About this task - When you reach the line containing "Table 7: Test" in the records below, start copying exactly, and stop once you have copied the line containing "Figure 2. Enzymatic".

Materials provided -
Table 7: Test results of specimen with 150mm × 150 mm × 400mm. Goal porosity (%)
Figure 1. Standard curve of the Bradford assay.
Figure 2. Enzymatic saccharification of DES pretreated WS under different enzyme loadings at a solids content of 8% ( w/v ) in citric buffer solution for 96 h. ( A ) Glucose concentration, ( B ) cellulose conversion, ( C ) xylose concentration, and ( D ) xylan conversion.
==
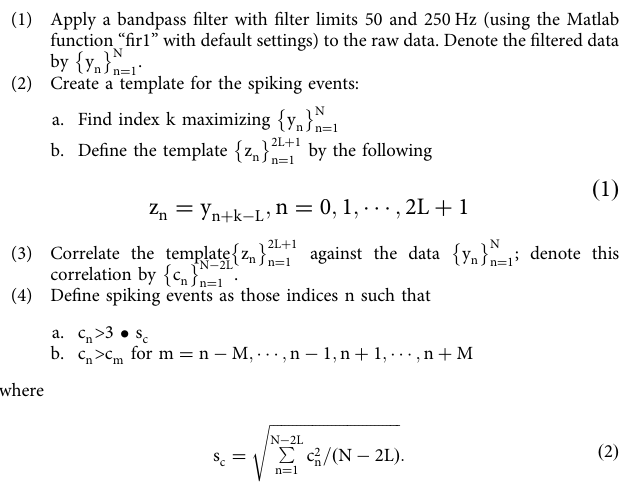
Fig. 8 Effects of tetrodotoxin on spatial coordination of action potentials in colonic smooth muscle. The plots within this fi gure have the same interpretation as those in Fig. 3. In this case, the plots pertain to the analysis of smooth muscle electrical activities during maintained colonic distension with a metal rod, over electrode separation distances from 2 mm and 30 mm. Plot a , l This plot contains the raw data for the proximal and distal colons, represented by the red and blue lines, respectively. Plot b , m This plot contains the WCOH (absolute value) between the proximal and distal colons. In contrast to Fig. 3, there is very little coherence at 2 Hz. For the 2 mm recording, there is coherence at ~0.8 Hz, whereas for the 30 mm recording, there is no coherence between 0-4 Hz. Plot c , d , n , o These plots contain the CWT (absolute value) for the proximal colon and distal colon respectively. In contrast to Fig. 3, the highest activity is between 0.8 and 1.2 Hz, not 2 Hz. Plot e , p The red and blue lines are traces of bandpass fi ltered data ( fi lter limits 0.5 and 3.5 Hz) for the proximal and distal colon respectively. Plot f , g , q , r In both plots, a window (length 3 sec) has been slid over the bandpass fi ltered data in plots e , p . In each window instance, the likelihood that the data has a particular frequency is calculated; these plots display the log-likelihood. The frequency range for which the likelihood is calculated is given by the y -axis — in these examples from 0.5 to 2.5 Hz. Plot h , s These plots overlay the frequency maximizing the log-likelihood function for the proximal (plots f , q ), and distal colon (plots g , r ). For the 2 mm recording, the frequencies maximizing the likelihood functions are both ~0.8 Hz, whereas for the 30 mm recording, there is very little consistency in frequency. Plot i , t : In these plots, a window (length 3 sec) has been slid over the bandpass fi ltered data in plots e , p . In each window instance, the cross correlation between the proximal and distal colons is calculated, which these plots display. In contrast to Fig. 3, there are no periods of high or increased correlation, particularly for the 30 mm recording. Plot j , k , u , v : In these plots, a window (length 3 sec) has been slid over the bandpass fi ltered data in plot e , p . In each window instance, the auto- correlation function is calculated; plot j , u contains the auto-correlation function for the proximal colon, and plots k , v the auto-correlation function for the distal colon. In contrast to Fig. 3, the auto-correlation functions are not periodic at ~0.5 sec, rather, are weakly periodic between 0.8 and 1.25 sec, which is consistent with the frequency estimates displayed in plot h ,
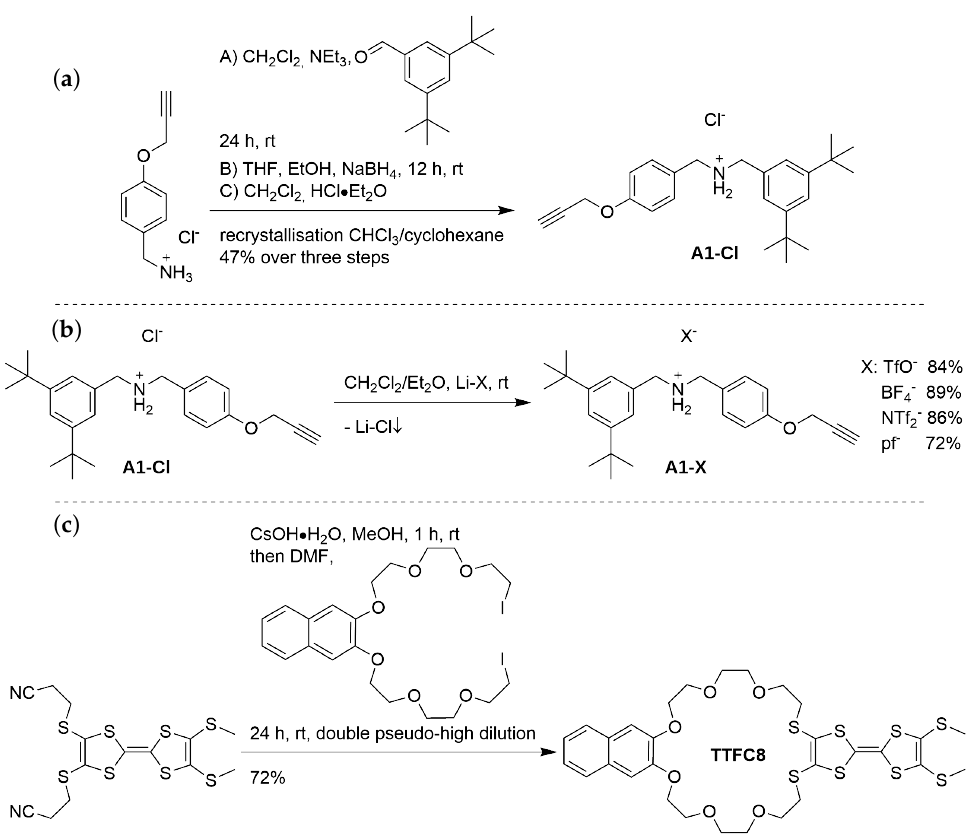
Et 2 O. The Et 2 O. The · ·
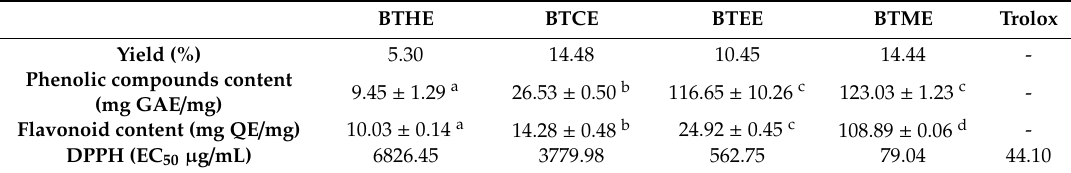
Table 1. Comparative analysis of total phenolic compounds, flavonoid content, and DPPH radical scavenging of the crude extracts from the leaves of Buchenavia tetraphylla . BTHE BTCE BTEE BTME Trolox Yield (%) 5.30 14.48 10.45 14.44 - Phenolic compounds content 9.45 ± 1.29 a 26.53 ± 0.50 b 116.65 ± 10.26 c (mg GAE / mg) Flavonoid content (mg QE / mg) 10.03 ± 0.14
==
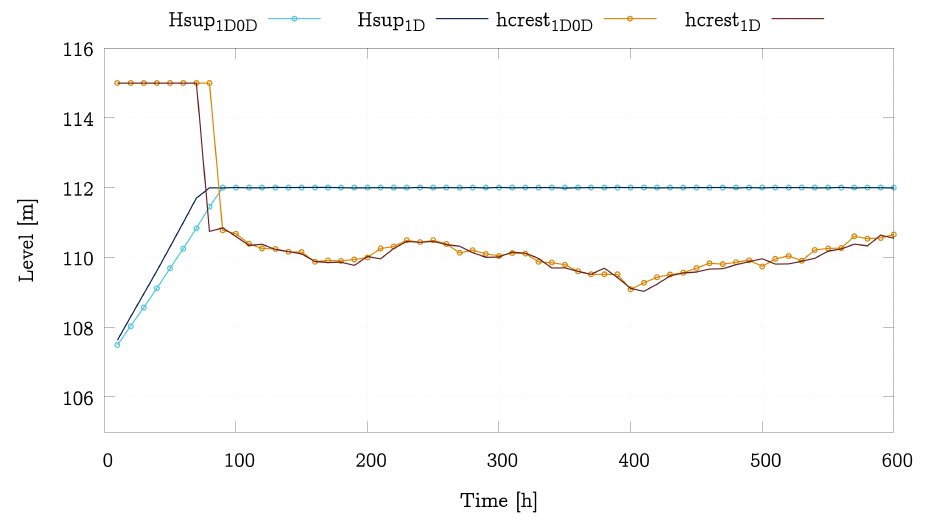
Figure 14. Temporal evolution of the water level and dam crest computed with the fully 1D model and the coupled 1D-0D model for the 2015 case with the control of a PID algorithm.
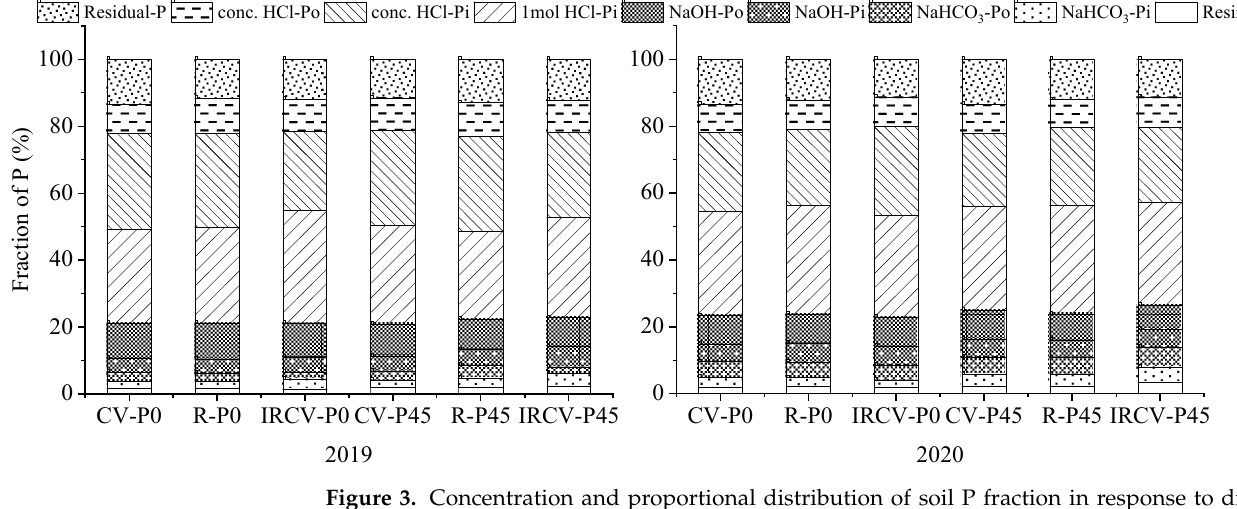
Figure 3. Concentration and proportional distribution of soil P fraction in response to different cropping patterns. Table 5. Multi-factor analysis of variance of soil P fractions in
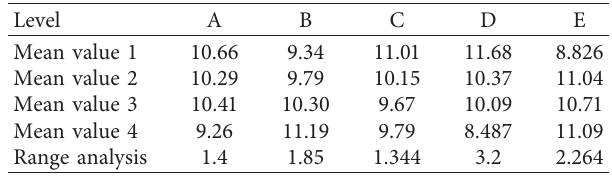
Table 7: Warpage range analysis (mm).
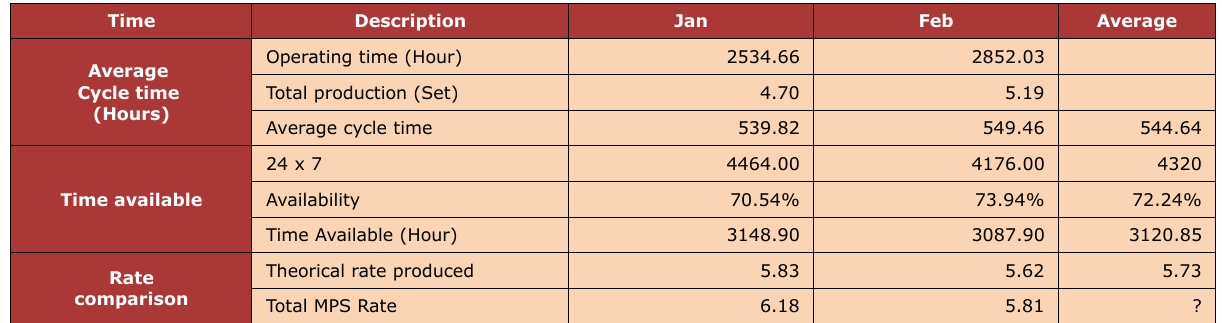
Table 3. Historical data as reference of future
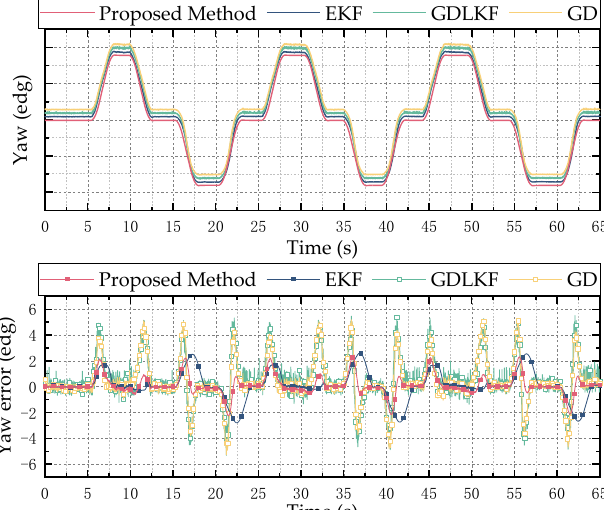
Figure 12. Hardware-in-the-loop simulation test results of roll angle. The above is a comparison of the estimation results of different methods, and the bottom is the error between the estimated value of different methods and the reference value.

Result of this task -
Table 7: Test results of specimen with 150mm × 150 mm × 400mm. Goal porosity (%)
Figure 1. Standard curve of the Bradford assay.
Figure 2. Enzymatic saccharification of DES pretreated WS under different enzyme loadings at a solids content of 8% ( w/v ) in citric buffer solution for 96 h. ( A ) Glucose concentration, ( B ) cellulose conversion, ( C ) xylose concentration, and ( D ) xylan conversion.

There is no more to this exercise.